This is a step by step procedure of an extremely powerful image processing method to remove the dark wavelets "shadows" that are created around the bright solar rim and prominences when using the wavelets processing program of your choice. This is a normal artifact that is created by many deconvolution routines when a bright saturated region is next to another part of the image of normal brightness. When processing solar images, we typically over expose the solar disk to bring up the very faint prominences for later superimposition with a properly exposed disk shot to form a complete composite. Here I will show this artifact, and how to easily use Adobe Photoshop layers to remove it completely with no loss in sharpness or details.

The problem.

   Especially at times when the seeing was poor, we often need to apply the wavelets filter to our stacked solar images to bring up its sharpness to acceptable levels. But usually, as you increase the strength of the filter, and the details really start to emerge, the ugly wavelets shadows start to appear. By the time the proms are getting superbly detailed, the shadows ruin the image completely. And there is no easy way to remove them afterwards. On the panel on the left, I am showing you what these shadows look like on a prominence shot. The brilliant rim of the sun creates the dark shadow that extends over into the prom area, and puts in an unacceptable dark band all the way around the limb. The good news, is that there is an easy method to rid your prom shots of this evil artifact, and in fact, there is no longer any excuse for having them in your fine solar images.

A typical wavelets sequence on a prime focus solar prominence image.

   This image is a crop from a full frame with an Imaging Source DMK camera of the solar limb in Halpha Light. This is the result of a raw stack of about 300 of the sharpest images out of 1200 selected automatically in Registax 6. No wavelets have been applied yet. Although the disk is necessarily overexposed, the proms and spicules are not.

Here are three processed images with wavelets. The radius of the sharpening is always 1 pixel, but the amount varies by a factor of three:

     

Although the first image is sharper, more detail is waiting. The second image is getting there, but NOW you can start to see the shadowing.
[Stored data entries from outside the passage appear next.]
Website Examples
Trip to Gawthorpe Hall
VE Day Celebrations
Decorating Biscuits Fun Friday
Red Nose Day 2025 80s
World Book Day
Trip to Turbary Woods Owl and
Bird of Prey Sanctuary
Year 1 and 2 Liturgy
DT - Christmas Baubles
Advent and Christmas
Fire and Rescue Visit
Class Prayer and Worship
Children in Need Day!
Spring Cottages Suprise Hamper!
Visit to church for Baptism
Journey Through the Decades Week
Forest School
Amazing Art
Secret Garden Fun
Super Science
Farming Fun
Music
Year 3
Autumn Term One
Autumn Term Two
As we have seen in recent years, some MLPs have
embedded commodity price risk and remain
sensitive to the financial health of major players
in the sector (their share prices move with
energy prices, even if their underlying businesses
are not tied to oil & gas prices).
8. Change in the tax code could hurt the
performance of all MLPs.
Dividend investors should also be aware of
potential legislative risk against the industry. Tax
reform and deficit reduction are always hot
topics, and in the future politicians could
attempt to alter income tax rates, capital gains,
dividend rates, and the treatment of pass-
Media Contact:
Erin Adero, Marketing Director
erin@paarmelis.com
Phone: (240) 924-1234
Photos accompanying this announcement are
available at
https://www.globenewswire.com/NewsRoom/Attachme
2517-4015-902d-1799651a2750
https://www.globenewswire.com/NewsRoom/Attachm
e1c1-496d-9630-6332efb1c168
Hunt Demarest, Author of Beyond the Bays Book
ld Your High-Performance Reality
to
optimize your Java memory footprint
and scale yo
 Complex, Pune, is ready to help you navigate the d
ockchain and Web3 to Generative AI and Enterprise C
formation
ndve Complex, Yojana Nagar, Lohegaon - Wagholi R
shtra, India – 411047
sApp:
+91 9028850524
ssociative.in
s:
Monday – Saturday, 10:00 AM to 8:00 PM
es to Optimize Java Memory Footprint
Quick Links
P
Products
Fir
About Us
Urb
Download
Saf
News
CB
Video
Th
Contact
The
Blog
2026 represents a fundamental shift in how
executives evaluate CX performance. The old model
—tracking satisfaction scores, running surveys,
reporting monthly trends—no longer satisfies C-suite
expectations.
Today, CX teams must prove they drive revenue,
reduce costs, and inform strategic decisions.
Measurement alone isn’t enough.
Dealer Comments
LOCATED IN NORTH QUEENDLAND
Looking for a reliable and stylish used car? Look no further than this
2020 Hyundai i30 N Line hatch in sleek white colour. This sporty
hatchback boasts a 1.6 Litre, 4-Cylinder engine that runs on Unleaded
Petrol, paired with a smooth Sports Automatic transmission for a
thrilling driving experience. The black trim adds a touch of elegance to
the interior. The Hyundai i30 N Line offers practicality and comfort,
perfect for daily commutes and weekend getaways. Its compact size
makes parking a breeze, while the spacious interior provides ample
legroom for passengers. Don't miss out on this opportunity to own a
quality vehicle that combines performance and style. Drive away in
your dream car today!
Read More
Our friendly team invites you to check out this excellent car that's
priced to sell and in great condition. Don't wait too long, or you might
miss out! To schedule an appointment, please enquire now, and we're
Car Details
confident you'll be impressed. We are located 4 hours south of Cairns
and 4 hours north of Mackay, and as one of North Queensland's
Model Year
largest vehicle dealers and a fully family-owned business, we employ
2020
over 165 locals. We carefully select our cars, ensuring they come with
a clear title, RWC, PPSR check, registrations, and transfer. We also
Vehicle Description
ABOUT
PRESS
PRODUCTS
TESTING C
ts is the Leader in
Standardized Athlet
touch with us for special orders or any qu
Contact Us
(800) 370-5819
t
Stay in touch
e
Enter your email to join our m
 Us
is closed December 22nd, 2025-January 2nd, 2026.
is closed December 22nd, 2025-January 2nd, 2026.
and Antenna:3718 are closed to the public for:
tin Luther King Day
And by the third image, its all over with, the wavelets have created a nice sharp prominence, but the shadowing is unacceptable.

This is the set you start with, three or more images, sharpened by different amounts evenly into Photoshop. We paste the first two images onto the third so form a three layers stack. Here is the layers pallet with the stack:

   This is just the three images above. It doesn't matter what order they are in, as long as they are all from the same starting image. No registration is then required. Change the combine method in the drop down box above for the layers over the background to "LIGHTEN". Then flatten. This will combine all wavelets layers into one image, with the dark shadows from the more strongly filtered images filled in by the less filtered images in the same areas. But because of the fact that the more sharp an image is, the brighter it is, ALL THE DETAIL will be retained in the final stack. The image below is the final result of this stack.

   We can now apply any noise filtering, colorizations or levels adjusting to suit. I left these images very light so you can see the dark shadows easier! Below is the final prominence limb image, combining six sub frames (18 wavelets images) for creating this background for our disk shot.

Here is the entire limb of the sun processed in the manner described. Sharp and crisp, when the seeing was very poor. And no dark limb artifacts.

After the disk is added, the shot is complete!  

Conclusions

From what I have seen, this shadowing artifact appears quite regularly in amateur moon, planet and solar images. You've seen moon craters that have been over deconvoleved with big dark rings around them, or Saturn's rings with artifact that looks exactly like the Encke gap, but isn't quite in the right spot. Now you can deal with this ugly artifact, and your solar prom shots will sparkle with a brilliance and sharpness like never before.